WHAT TO PRODUCE: The reply is a verbatim copy of the listing below with its images dropped.

PROVIDED MATERIAL:
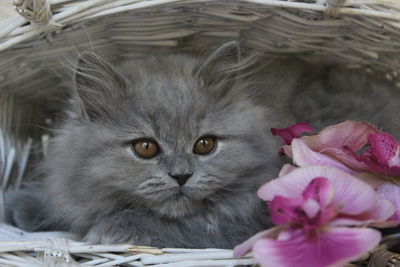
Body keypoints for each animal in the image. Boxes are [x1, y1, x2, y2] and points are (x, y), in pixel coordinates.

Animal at [6, 42, 400, 249]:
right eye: (145, 147)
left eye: (205, 144)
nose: (182, 176)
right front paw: (20, 205)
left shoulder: (241, 221)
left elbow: (185, 227)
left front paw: (111, 230)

RESULT OF THIS TASK:
Body keypoints for each animal in the image. Boxes are [x1, y1, x2, y2] and points are (x, y), in pixel coordinates.

Animal at [6, 42, 400, 249]:
right eye: (145, 147)
left eye: (205, 144)
nose: (182, 176)
right front paw: (20, 205)
left shoulder: (241, 221)
left elbow: (185, 227)
left front paw: (111, 230)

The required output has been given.